Immediately I feel concern for the neighbors who may be in the central courtyard and I climb through the hole in the door and look into the courtyard. The tiger is lying down, resting on its side, its tail flicking occasionally, looking totally relaxed and I notice a feeling of tranquility within me and the space. There are no people in the courtyard but a dozen or so kittens. Lots and lots of kittens, several were black but there are other colors and some calico or with stripy markings. One was small fuzzy and a blue-white, it almost looked like a soap bubble

what does it mean?

And that’s it really. I woke up then.

I don’t often remember my dreams but when I do I try to write them down and understand them. I don’t understand a lot about this one yet, apart from the obvious.

What strikes me a bit cosmic is the evening before the dream, some friends and I had a very touching conversation about death, dying and living, rituals, traditions and cultural changes around death. Four friends, all from different parts of the world, all with stories of family dying and the distance between us and home when it happened. We sat under a tree, in a park, the new normal for a meeting location and group tasks during coronavirus restrictions. We were meeting to make a recording for a radio program for international women’s day, and lots of other topics came up too as we chatted.

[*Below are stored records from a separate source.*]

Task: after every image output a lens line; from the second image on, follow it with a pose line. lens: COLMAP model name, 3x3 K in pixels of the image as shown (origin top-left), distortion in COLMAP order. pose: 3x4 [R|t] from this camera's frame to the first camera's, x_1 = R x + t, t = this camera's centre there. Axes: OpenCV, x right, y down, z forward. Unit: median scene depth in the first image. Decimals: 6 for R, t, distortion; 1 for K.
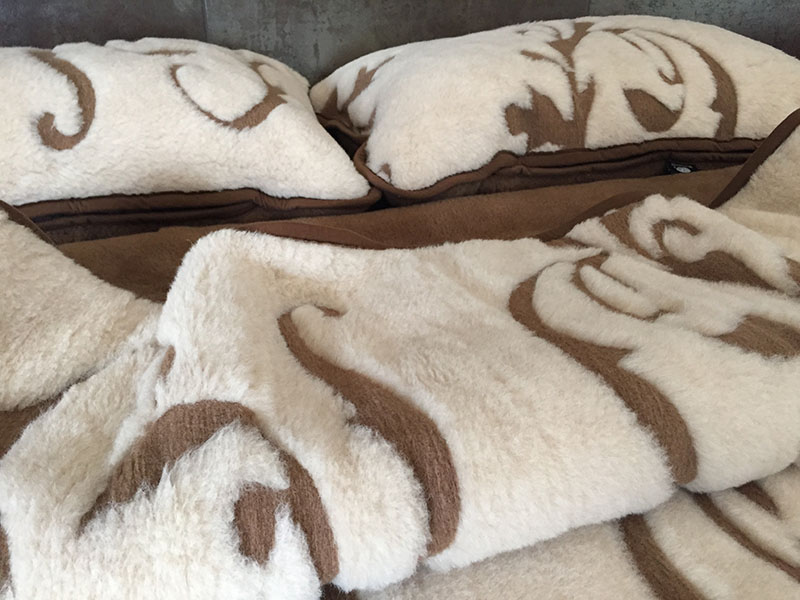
lens RADIAL K [[690.4, 0, 401.7], [0, 690.4, 300.0], [0, 0, 1]] dist [0.097103, -0.154392]
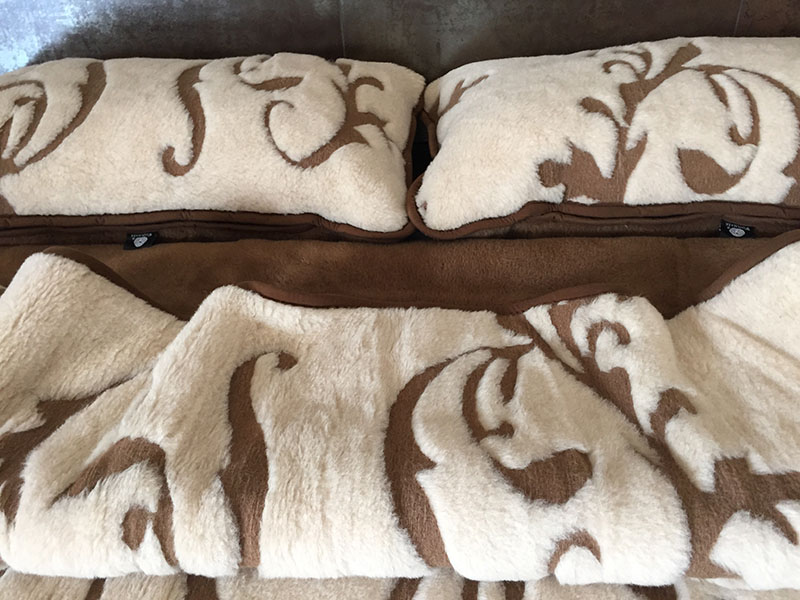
lens RADIAL K [[687.2, 0, 400.0], [0, 687.2, 300.0], [0, 0, 1]] dist [0.094400, -0.141279]
pose [[0.924026, 0.196990, -0.327675, 0.380304], [-0.129530, 0.967660, 0.216465, -0.305389], [0.359720, -0.157575, 0.919659, -0.119879]]
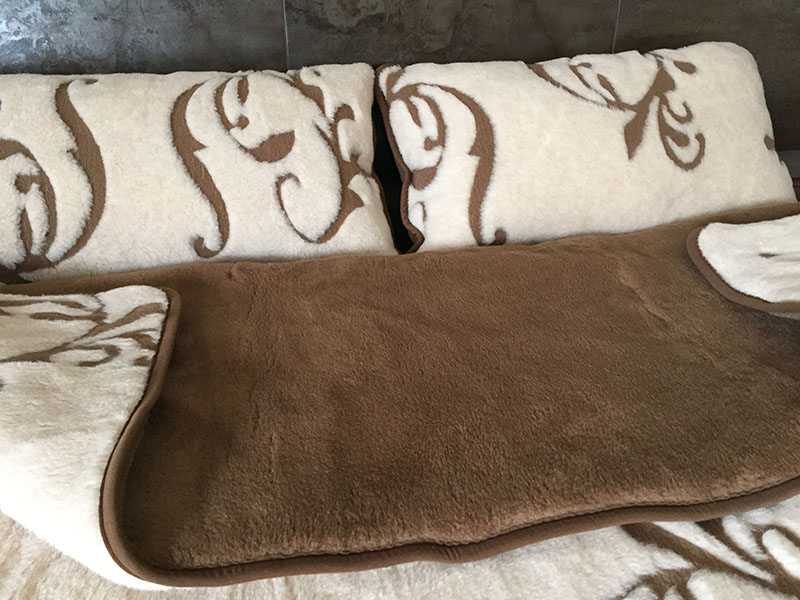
lens RADIAL K [[687.2, 0, 400.0], [0, 687.2, 300.0], [0, 0, 1]] dist [0.094400, -0.141279]
pose [[0.977068, 0.203770, 0.061771, -0.128877], [-0.197399, 0.758106, 0.621538, -1.113221], [0.079822, -0.619479, 0.780945, -0.230463]]
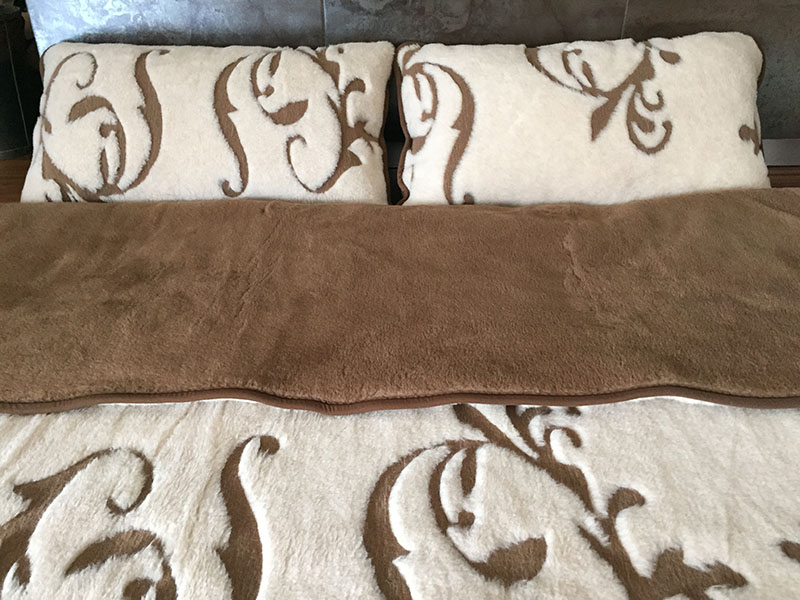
lens RADIAL K [[687.2, 0, 400.0], [0, 687.2, 300.0], [0, 0, 1]] dist [0.094400, -0.141279]
pose [[0.942101, 0.311481, -0.124197, 0.298794], [-0.133009, 0.687102, 0.714282, -1.410032], [0.307821, -0.656407, 0.688750, -0.412895]]
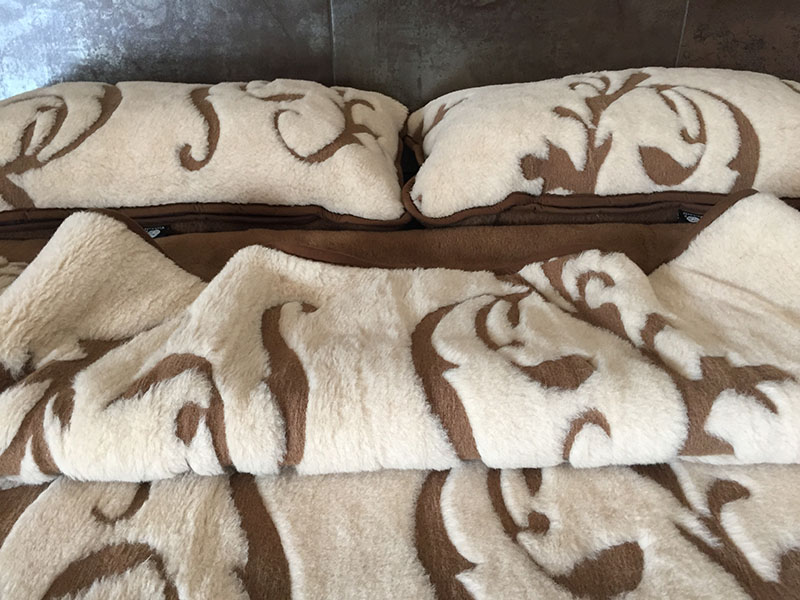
lens RADIAL K [[687.2, 0, 400.0], [0, 687.2, 300.0], [0, 0, 1]] dist [0.094400, -0.141279]
pose [[0.948752, 0.142960, -0.281837, 0.360926], [-0.128148, 0.989253, 0.070403, -0.094257], [0.288873, -0.030678, 0.956876, -0.273139]]
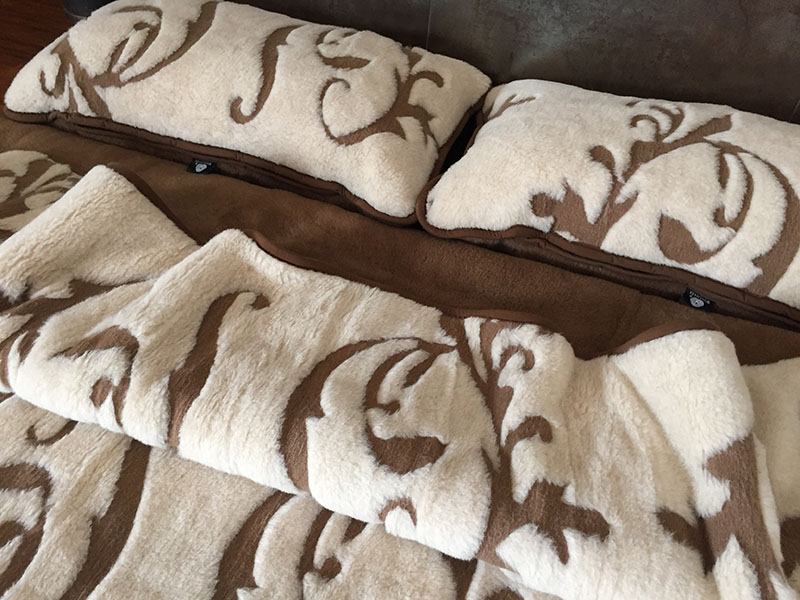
lens RADIAL K [[687.2, 0, 400.0], [0, 687.2, 300.0], [0, 0, 1]] dist [0.094400, -0.141279]
pose [[0.771285, 0.470035, -0.429169, 0.634753], [-0.349593, 0.876305, 0.331473, -0.479706], [0.531887, -0.105626, 0.840202, -0.179689]]
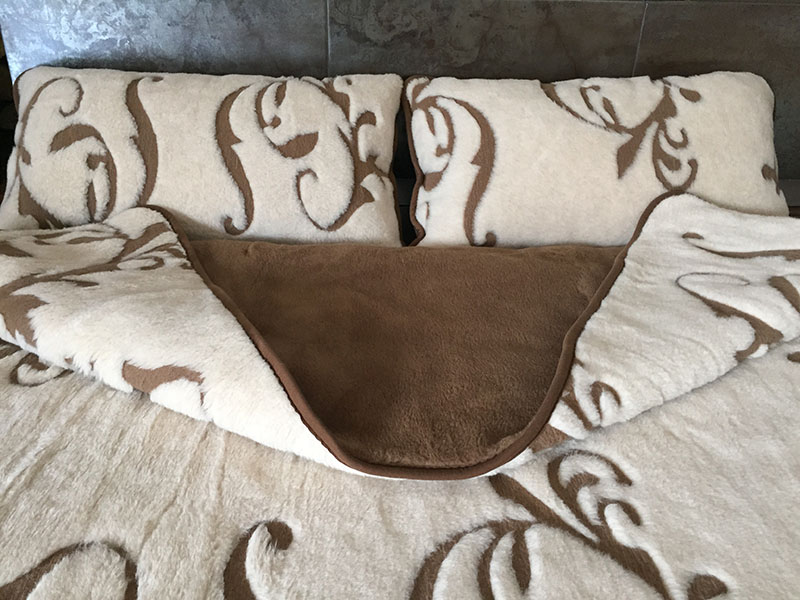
lens RADIAL K [[685.4, 0, 400.0], [0, 685.4, 300.0], [0, 0, 1]] dist [0.095862, -0.140993]
pose [[0.951927, 0.300089, -0.061487, 0.094331], [-0.186291, 0.726475, 0.661461, -1.293439], [0.243166, -0.618208, 0.747455, -0.357596]]
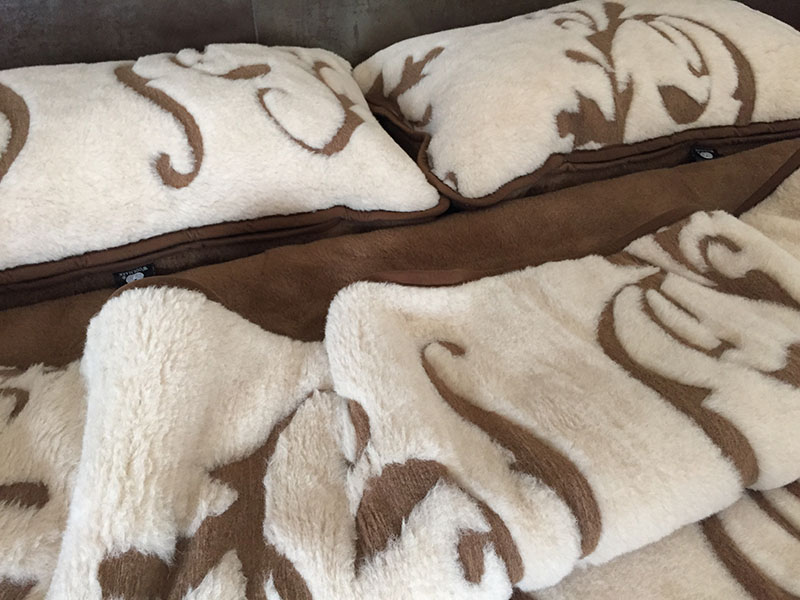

I remember walking home that night, I felt like something within me had opened, or pieces of a wall had shifted and there was now a gap. Within myself I felt light yet with an alert, relaxed chill from the evening but warm inside too, the afternoon had been sunny and delightful.

Then I had the tiger dream. And all last week, I felt the presence of this large, friendly, loving tiger in my life. I talked to her, I discovered she was female, and occasionally I felt a nurturing lick on my face, like a mother tiger would tend to a kitten. In silent conversations with myself I would notice her presence and she’d give me an affirming lap of the tongue or head butt to nudge me along in a different direction.

learning to listen differently

It all felt pretty powerful and magical as these things tend to. As time is passing, the experience is fading, which is normal. But I also think these sorts of connections with others and within ourselves and with nature more widely are a question of practice, it’s learning to listen in a completely different way.

So today I write down this story and I say to myself, to you and to the universe, I’m here, I’m ready to continue this conversation or start a new one.

And now I will simply listen, and thank you for reading.